They jumped on, feeling that to stay together was to mind things less. It was odd how low of spirit they all were already. Surely, one would think that four strapping fellows might contemplate getting on for a space without one slim young person who was accustomed not only to humour them, but to make three of them toe certain well-defined marks in the matter of clean linen, fresh cravats, and carefully parted hair. Yet not one of them was really willing to go home till the others should be coming along too.

In front of the fireplace, later, when Joanna had given them so good a dinner that it would seem as if their content could hardly be preyed upon by any contemplation of the future, Bob suddenly voiced the general sentiment. He was lying on his side upon the hearth-rug, his round face fiery from his proximity to the blaze.

"Why does it feel so different when you know people are miles away and getting farther every minute than when you know they've just gone to town for a party?" he queried, thoughtfully. "They're away just the same—they aren't here, I mean. Why isn't being away the same thing as being away?"

At any other time this somewhat involved statement of conditions would have provoked jeers from the company. But no jeers were forthcoming. Max grunted, lying flat on his back on the couch—whose pillows Joanna had carefully plumped up—his heels on the arm at the end. Alec, standing at the window with his hands in his pockets, staring out into the frosty night, turned about and remarked that on a train averaging sixty to seventy miles an hour Sally must already be out of the state.
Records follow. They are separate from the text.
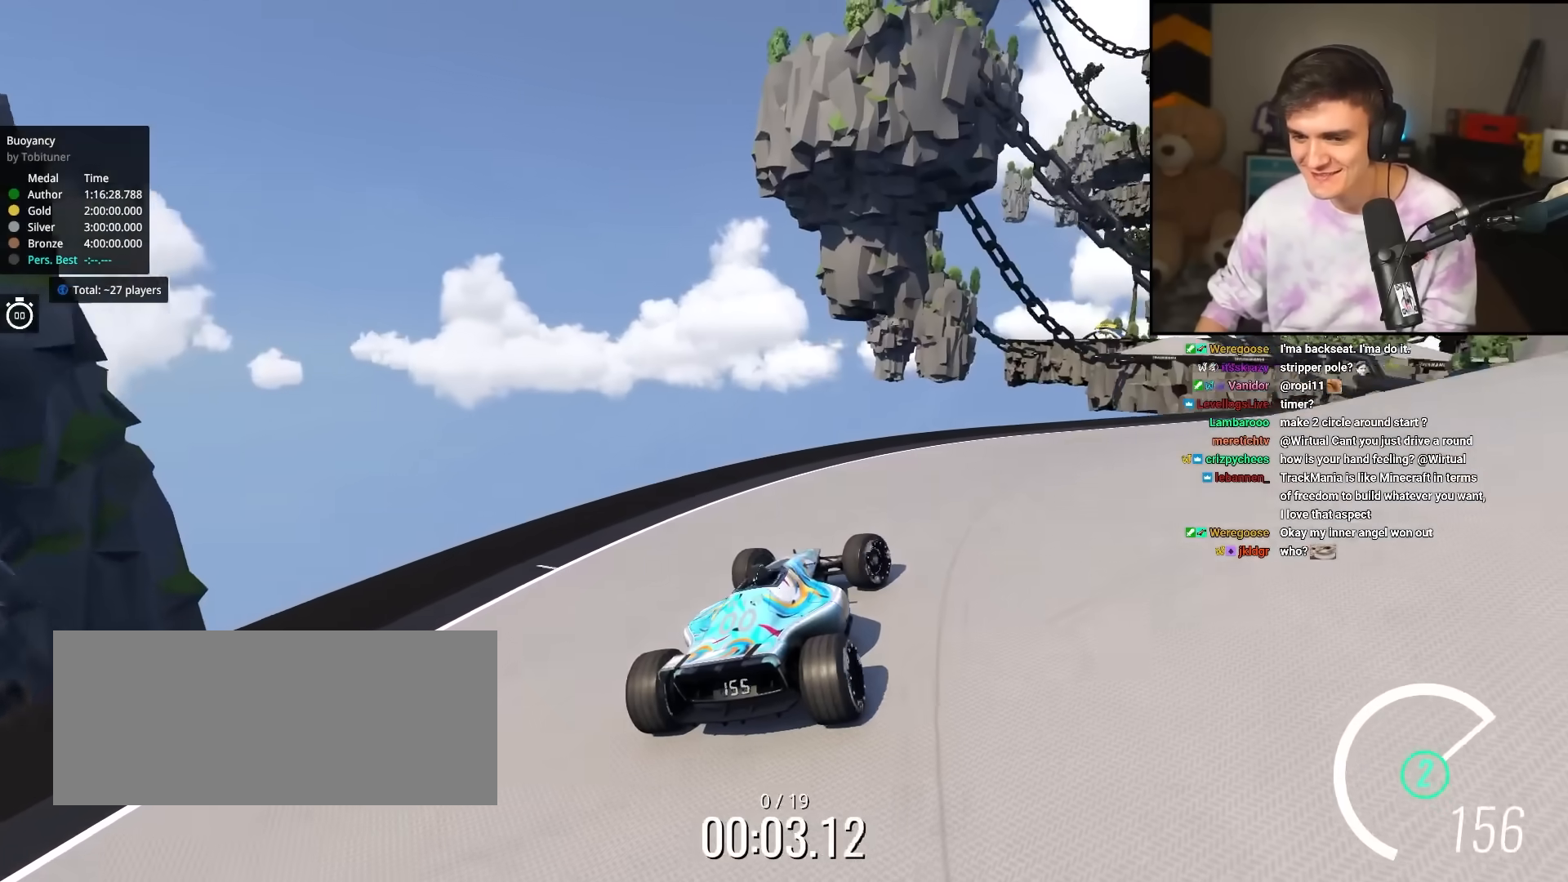
{"keys": ["right", "up"], "events": []}
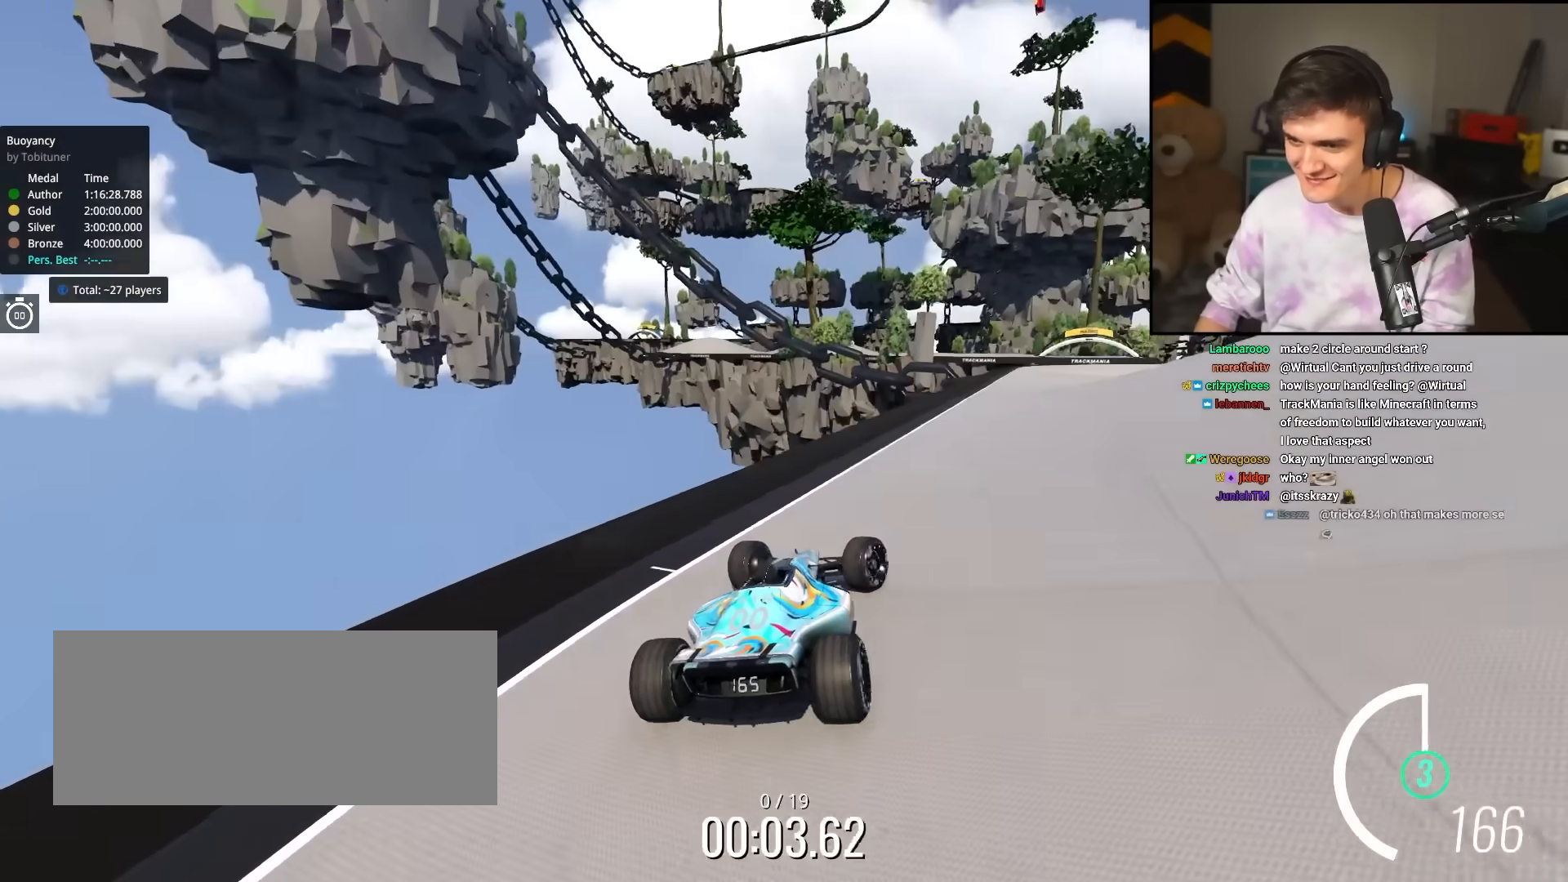
{"keys": ["right", "up"], "events": []}
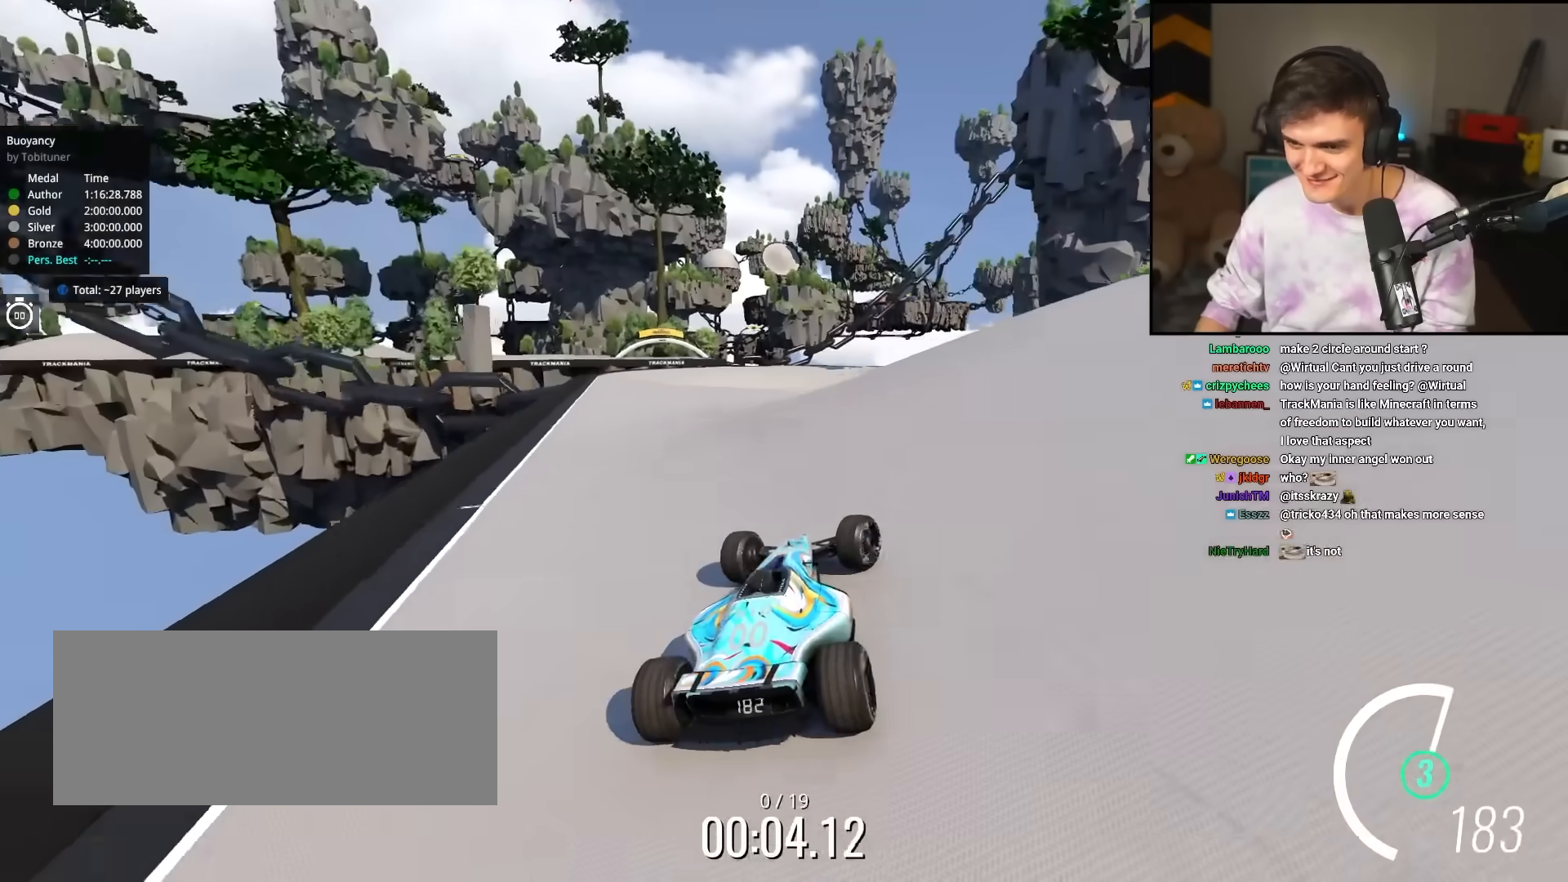
{"keys": [], "events": [[17, "right", "up"], [67, "left", "down"], [200, "left", "up"], [200, "up", "up"], [300, "up", "down"], [433, "up", "up"]]}
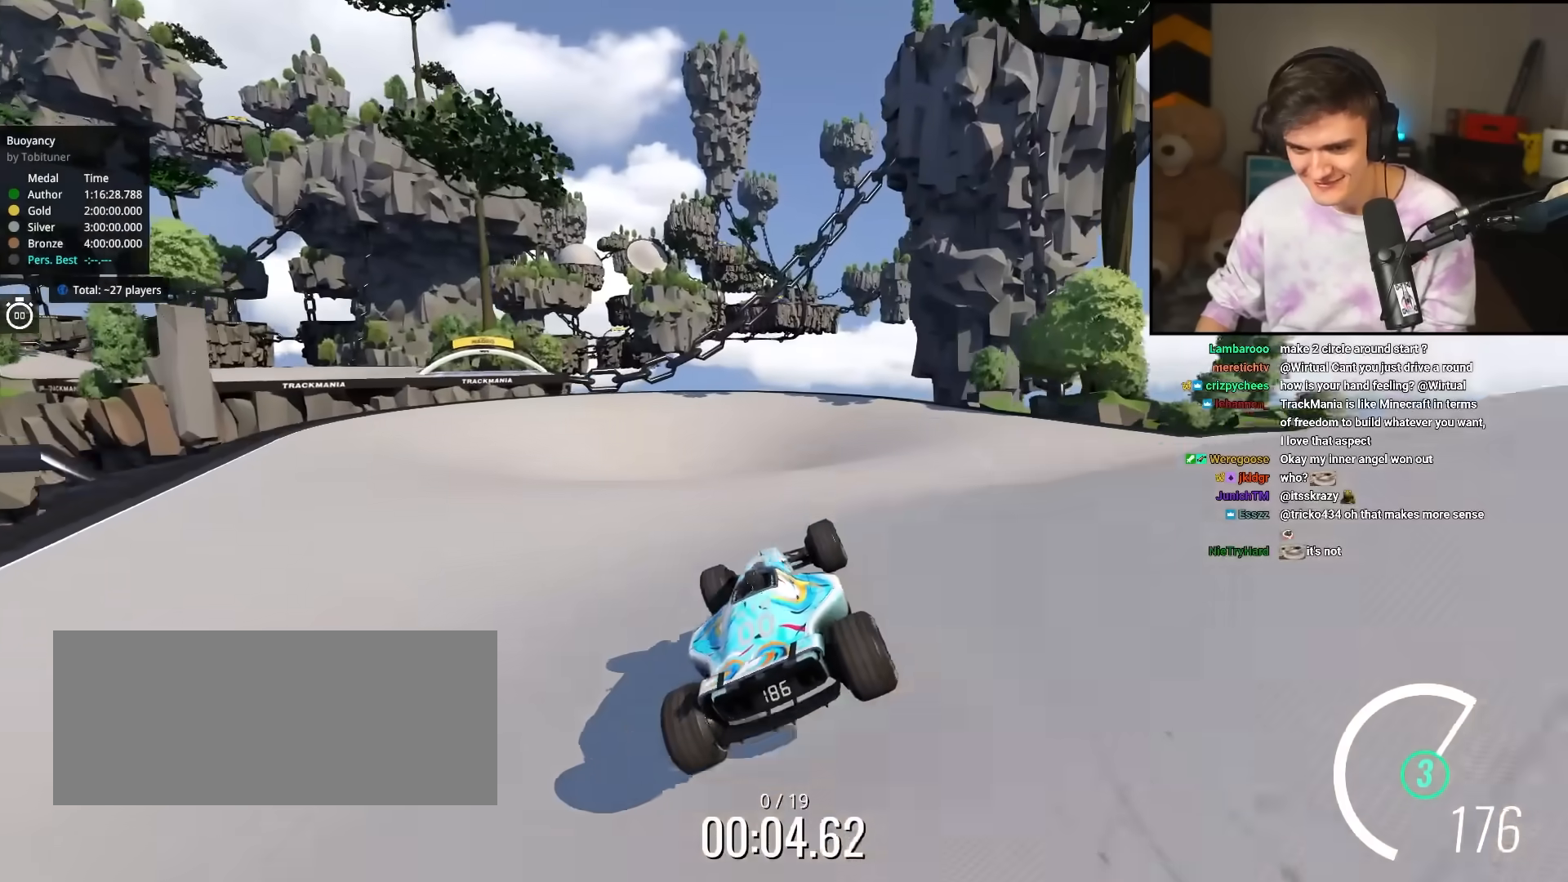
{"keys": ["left", "up"], "events": [[83, "up", "down"], [117, "left", "down"]]}
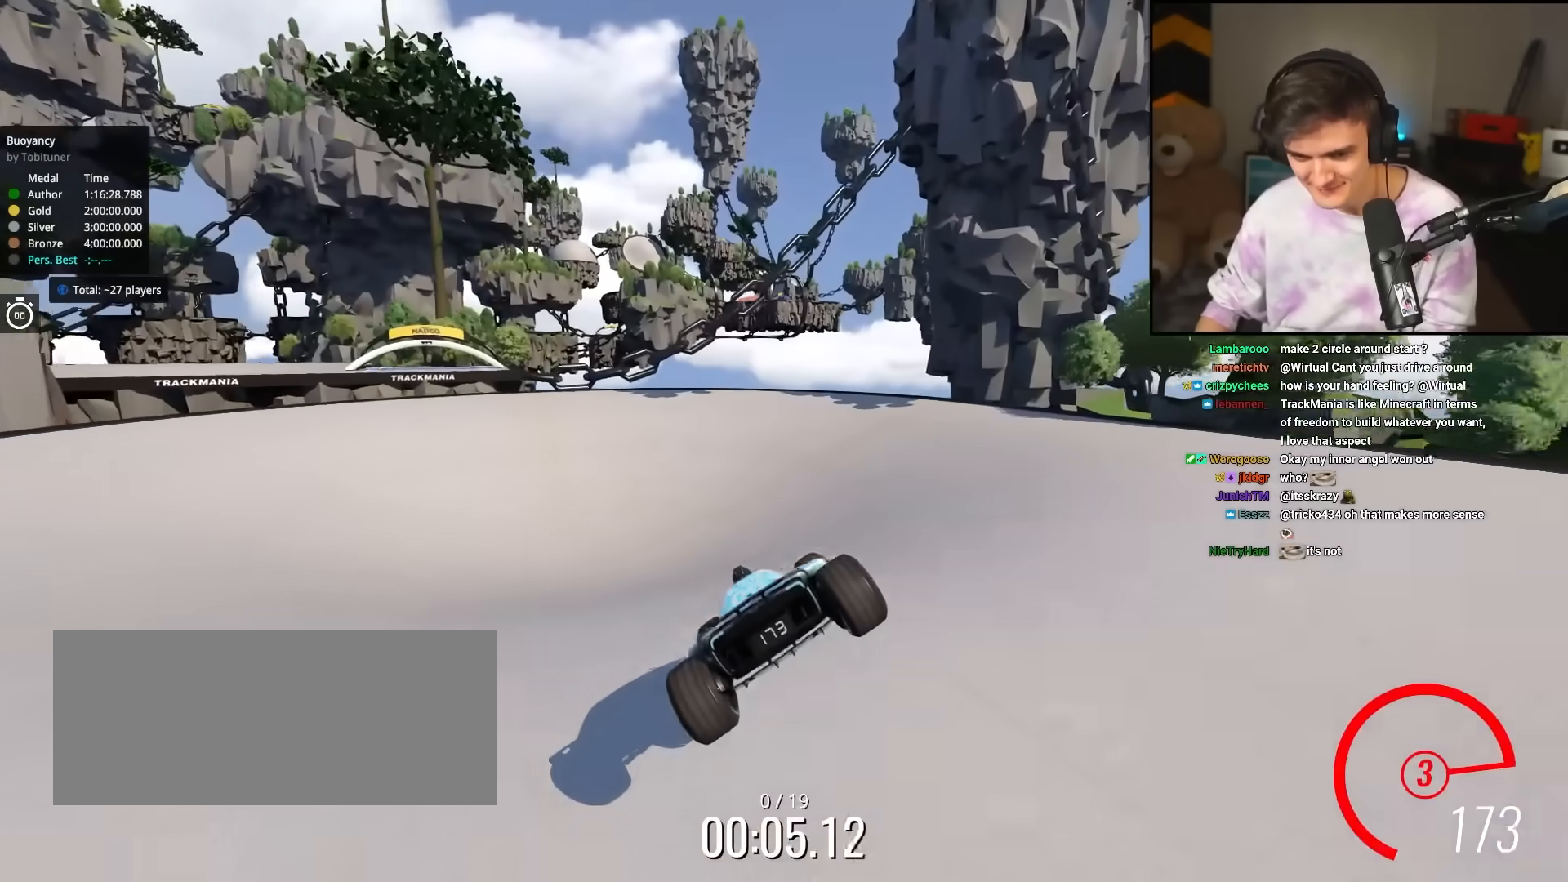
{"keys": ["left", "up"], "events": []}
"Wonder if she's asleep," speculated Bob. "She used to like sleeping on sleepers, when father and mother used to take us around so much. Say, she had a whole section to herself—at least till we left, and nobody was coming aboard then. Hope she has the luck to keep it. Funny! The car was crowded, and so was the next one. I looked in."

"Plenty of people may get on before midnight." reflected Alec.

Jarvis picked up a magazine. "Suppose I read aloud this article on railroading," he proposed. The company consented and he began. He had not read two pages before he ran, so to speak, into a series of frightful railway wrecks. But, wishing he had chosen something else, he kept on till suddenly Bob interrupted with a fierce: "Cut it! I've got her knocked into five thousand pieces now—I'll dream of those confounded smash-ups and Sally in the midst of 'em, if you don't drop that magazine."

The others murmured a somewhat sheepish assent, and Jarvis turned willingly enough to a tale of adventure at sea. A snore from the couch interrupted him in the middle of a most thrilling crisis, and only the appearance of Joanna with a big dish of shiny apples prevented Bob from following suit.

"Jove, Joanna, you're a good one. How did you come to think of it?" asked Alec, selecting a beauty and setting his teeth into it with a sense of refreshment.

"Miss Sally said I was not to forget anything she usually did, Mr. Alec," replied Joanna.